Opinion
No. 5216.
April 3, 1936.
Appeal from Tenth Judicial District Court, Parish of Natchitoches; J.W. Jones, Jr., Judge.
Suit by Emma Wallace against Fanny Martin. Default judgment was entered against defendant, and from an order sustaining motion to set aside the judgment and allow defendant to file answer to plaintiff's petition, the plaintiff appeals.
Order annulled and vacated.
Stephens Gahagan, of Natchitoches, for appellant.
Arthur C. Watson, of Natchitoches, for appellee.
This suit was filed in the district court of Natchitoches parish, for the purpose of effecting a partition by licitation of certain real property located in such parish and owned in indivision by plaintiff and defendant. The parishes of Natchitoches and Red River compose the Tenth judicial district in this state.
No appearance having been made by defendant, a preliminary default was entered against her on October 9, 1935, and confirmation thereof and the signing of judgment was had on October 16, 1935.
On October 23, 1935, or seven days after the confirmation of default, defendant interposed an ordinary motion praying that the judgment be set aside, avoided, and annulled, and that she be permitted to file answer to plaintiff's petition. She avers that, according to the rules of the Tenth judicial district court, the second full week in each month is known as "Red River parish week," and that during such period no judgments can be rendered or signed in Natchitoches parish; that the judgment on confirmation herein was rendered and signed in the second full week of the month of October, 1935.
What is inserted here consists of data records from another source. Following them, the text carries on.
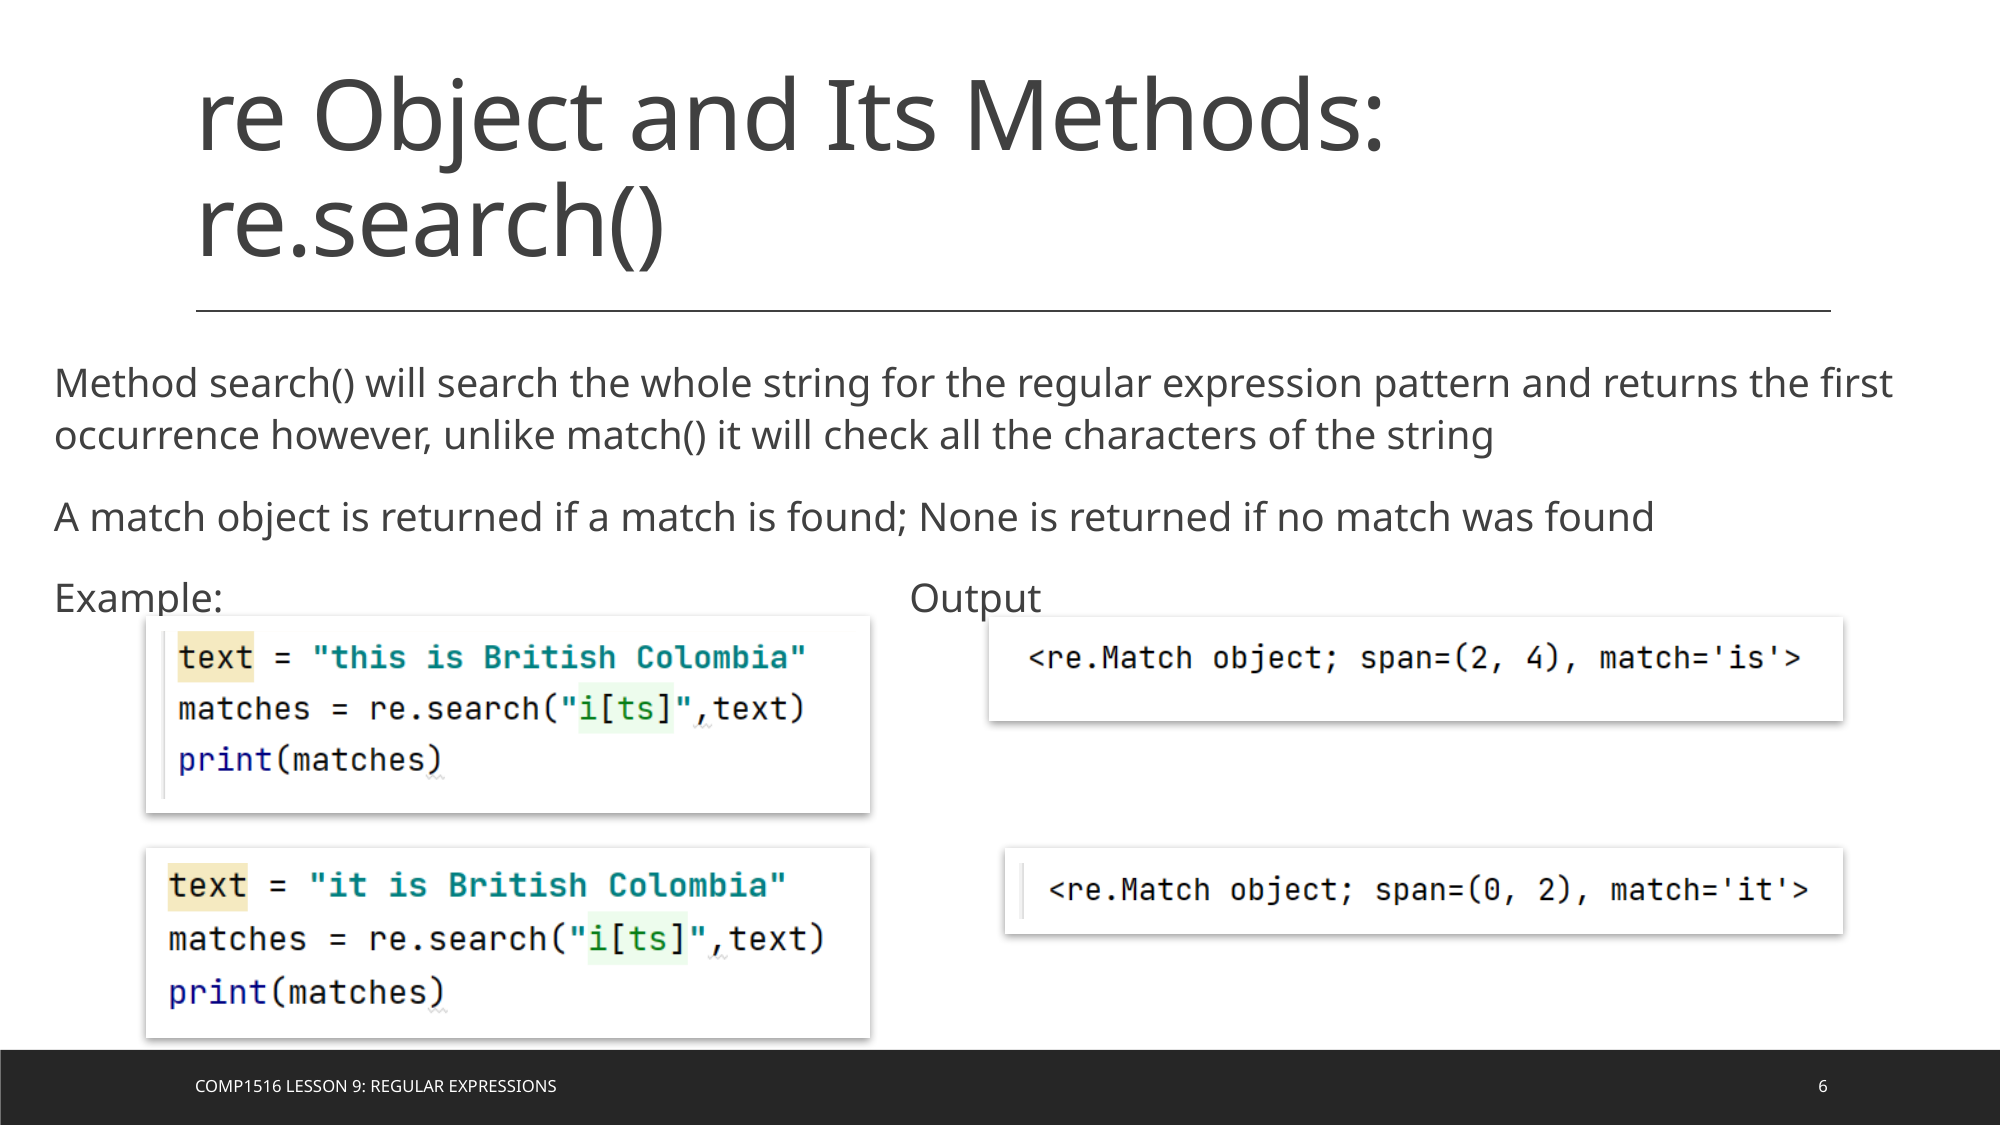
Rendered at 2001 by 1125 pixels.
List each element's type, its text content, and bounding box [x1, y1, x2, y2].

picture [160, 861, 857, 1025]
picture [160, 630, 857, 800]
slide_number 6 [1803, 1057, 1932, 1118]
picture [1018, 861, 1830, 920]
title re Object and Its Methods: re.search() [180, 47, 1830, 285]
picture [1003, 631, 1830, 708]
list Method search() will search the whole string for the regular expression pattern and returns the first occurrence however, unlike match() it will check all the characters of the string A match object is returned if a match is found; None is returned if no match was found Example: Output [38, 345, 1932, 1058]
footer COMP1516 Lesson 9: Regular Expressions [180, 1057, 1299, 1118]
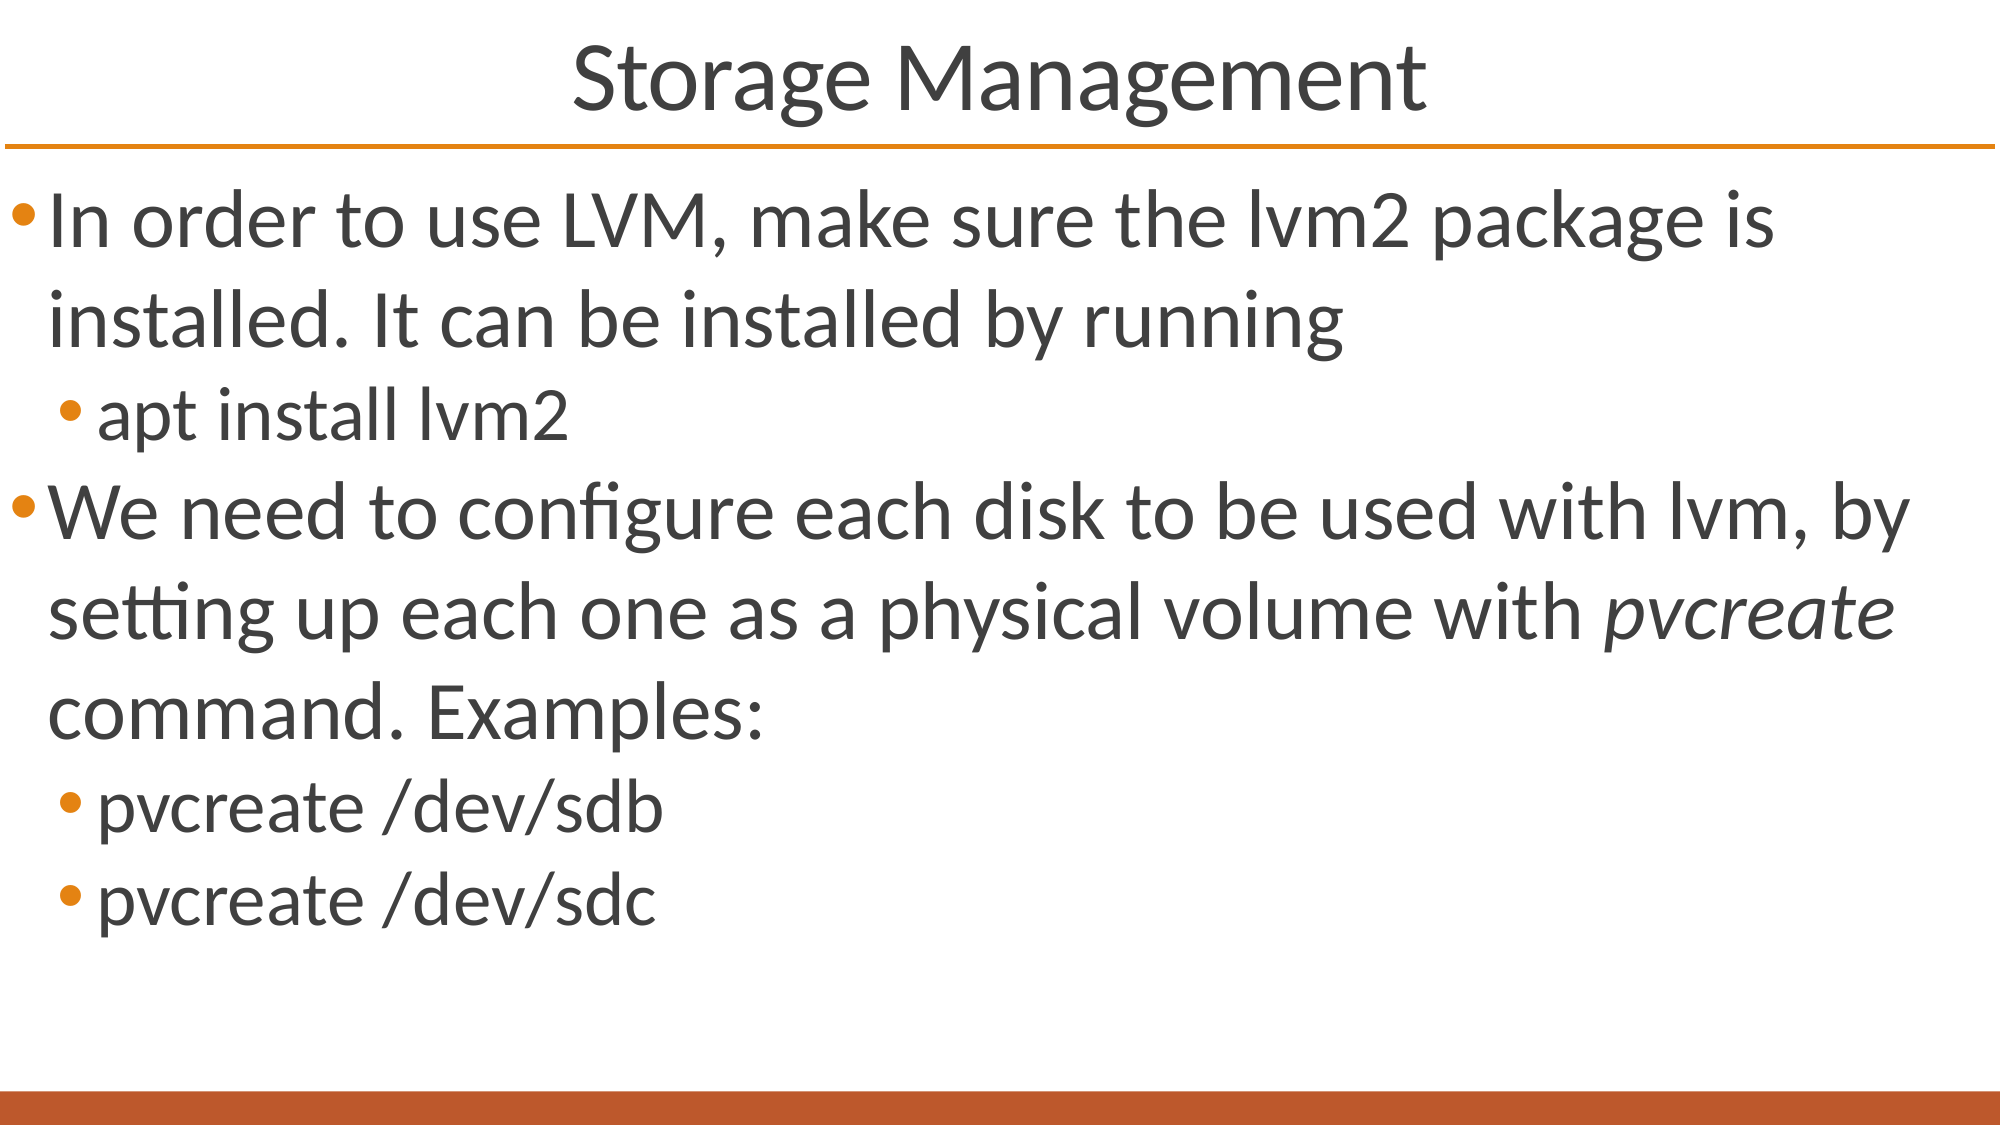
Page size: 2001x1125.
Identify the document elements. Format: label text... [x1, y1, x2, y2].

The trial judge sustained the motion, annulled and set aside the judgment previously rendered and signed, and authorized and allowed defendant to file an answer to plaintiff's petition. From this ruling plaintiff has appealed.
Counsel for appellee correctly asserts that the district courts are authorized and empowered to enact rules establishing the mode of proceeding before them in all cases not provided by the Code of Practice, provided such are not contrary to the rules therein prescribed. Code Prac. art. 145. Also, that the trial courts can take cognizance of their own rules, regardless of whether or not they were offered in evidence. General Securities Co. v. Odom, 11 La.App. 301, 123 So. 392; Albany Farm Bureau Strawberry Growers' Coop. Ass'n, Inc., v. Farris, 11 La.App. 295, 123 So. 394.
But the serious question presented for determination in this case is whether or not the filing of defendant's motion seven days after the rendering and signing of the judgment is authorized and permitted under the laws and jurisprudence of this state.
Our procedural code, in referring to proceedings in courts of original jurisdiction, provides that definitive judgments may be revised, set aside, or reversed: (1) By a new trial; (2) by appeal; (3) by action of nullity; (4) by rescission. The last-mentioned mode can only be exercised by minors, or persons who were absent when judgment was rendered against them. Code Prac. art. 556.
It is obvious that defendant, in attacking the judgment, sought to employ the first mode hereinabove mentioned, for her motion to set aside the judgment was, in effect, one for a new trial. Joyce v. Nona Mills Co., Ltd., 142 La. 934, 77 So. 854.
It is well established that a motion for a new trial must be filed within three days after the rendition of the judgment, except in cases where the judgment is not signed. W.L. Pace Piano Co. v. Louisiana Seeburg Piano Co. et al., 154 La. 749, 750, 98 So. 174; Succession of Carraby, 23 La.Ann. 110; Code Prac. art. 558; McClelland v. District Household of Ruth (La.App.) 151 So. 246.
The motion in question was filed more than three days after the rendition and signing of the judgment, and, consequently, was improper and should have been rejected. This is true even though the judgment complained of may be an absolute nullity. The First Circuit of this court, in the case of McClelland v. District Household of Ruth, supra, held that the trial court was without authority to set aside a judgment which was obtained on confirmation of default and was obviously an absolute nullity, and to grant a new trial, where three calendar days had expired from the rendition of the judgment when the motion was filed by defendant.
We are not called upon to, and do not, express an opinion on whether or not defendant may legally pursue one of the other modes set forth in article 556 of the Code of Practice.
Accordingly, it is ordered, adjudged, and decreed that the order setting aside plaintiff's judgment and permitting the filing of answer by defendant be annulled and vacated, and that the defendant pay all costs of these proceedings.